Two weeks into the U SPORTS football season, the new Presto Sports statistics system is running more smoothly than it did on opening weekend — but not smoothly enough for fans trying to follow games in real time.
The season’s opening weekend highlighted just how much the new system still has to prove. Both games on Friday night were not displaying scores properly, while on Saturday, McMaster–York's box score left fans entirely in the dark for days after the game.
U SPORTS spokesperson John Bower said after opening weekend, “five of the seven games [on Aug. 23] the stats went well. The two early games… Presto can’t quite explain it. They’re doing a lot of debugging. Right now they’re trying to find out exactly what happened."
Bower says that they have been testing the new system for six months, but that going into a live environment was a much different animal. An error was spotted before the two games on the first Friday of the season, but the software was unable to update in time for kickoff, rendering live stats from those games almost a write-off.

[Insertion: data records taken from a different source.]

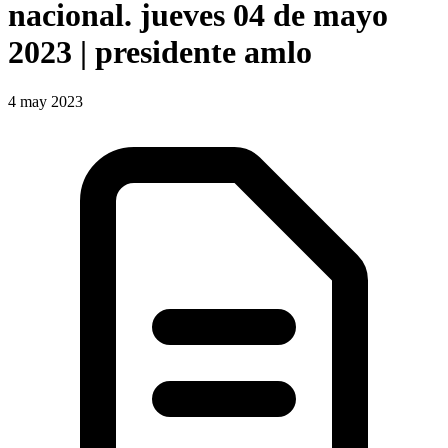
nacional. jueves 04 de mayo
2023 | presidente amlo
4 may 2023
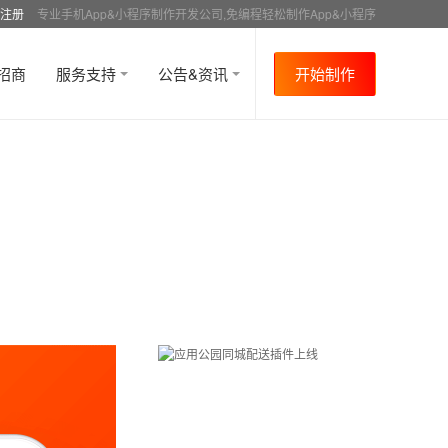
注册
专业手机App&小程序制作开发公司,免编程轻松制作App&小程序
招商
服务支持
公告&资讯
开始制作
首页
行业资讯
APP制作介绍
资讯详情
>
>
>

Bower also pointed to one of the challenges of cloud‑based systems: “If something goes wrong on one part, you have to kind of wait until everybody is done [on the server] before we can do it. And Presto Sports isn't just U SPORTS; it’s also NCAA teams, it’s NJCAA. So we have to wait until the 7 p.m. Pacific Time games and even sometimes later, because there’s games in Hawaii or Alaska.”
The most glaring Week 1 problems have mostly disappeared. Still, live scoring remains sluggish, often trailing several plays behind the action with incorrect entries. Post-game rewrites, while necessary, only add to the confusion.
U SPORTS credits McGill kicker Mario Della Fraine with a 62-yard field goal against Laval on Saturday. If true, it would have set a U SPORTS record. Instead, the attempt was from 42 yards, according to the Redbirds and a local beat reporter’s post on Twitter.
Ironically, that record isn't even available online. The link to the U SPORTS football record book reads "That page is not currently set to be published."
Part of the reason for the switch lies in what U SPORTS was leaving behind. For years, the league relied on a DOS‑based system called Stat Crew, which required old, specialized computers and was entirely key‑command driven. The software was also no longer being updated by its publishers.
As Bower explained, there “some schools would just share their stats laptops” if there were issues leading up to games, as replacements were hard to find.
The old system also left little room for flexibility or modern features. The new Presto platform, with its cloud‑based back end and touch‑screen or mouse options, promised to modernize game tracking — even if the early rollout has been bumpier than hoped.
The main challenges of that rollout comes from the fact that Canadian football has unique rules that don’t exist in American football.
The new Presto system has been adapted for Canadian play — a process that Bower described as “126 different rules, or configurations, that had to be programmed.” That translation isn’t always perfect, which can contribute to the lag and stat anomalies.
Even professional leagues have their struggles with the switch. The Canadian Football League, for example, uses a different system by Genius, which faced its own rollout challenges in 2023, some of which continue even to this day.
Bower notes that Presto was selected in part because it allowed U SPORTS to customize the system for Canadian football without incurring the steep licensing fees that a system like Genius would have demanded.
Bower acknowledged after Week 1 that the transition wouldn’t be seamless.
“We’ve been testing this system for months," said Bower, "but moving from a test environment to live games always brings new challenges.”
Bower noted that a full rewatch and restat of every game is done by Monday or Tuesday of each week. That process ensures the historical record is accurate — but does little for fans trying to follow a game on Saturday afternoon.
In the meantime, many fans, the ones not deterred by the barriers to entry, have turned to stopgaps.
Some lean on social media posts from reporters, others follow along in group chats, and community updates — like OB.’s own Game Chat function — often end up delivering the 411 on key plays before they appear on the official scoreboard.
It’s an ironic twist: the new system was meant to modernize the way U SPORTS games are tracked, yet the clearest picture still comes from a patchwork of workarounds. Until the live box score catches up days, fans are left refreshing the box score, hoping their kicker's record-breaking kick actually exists in real life.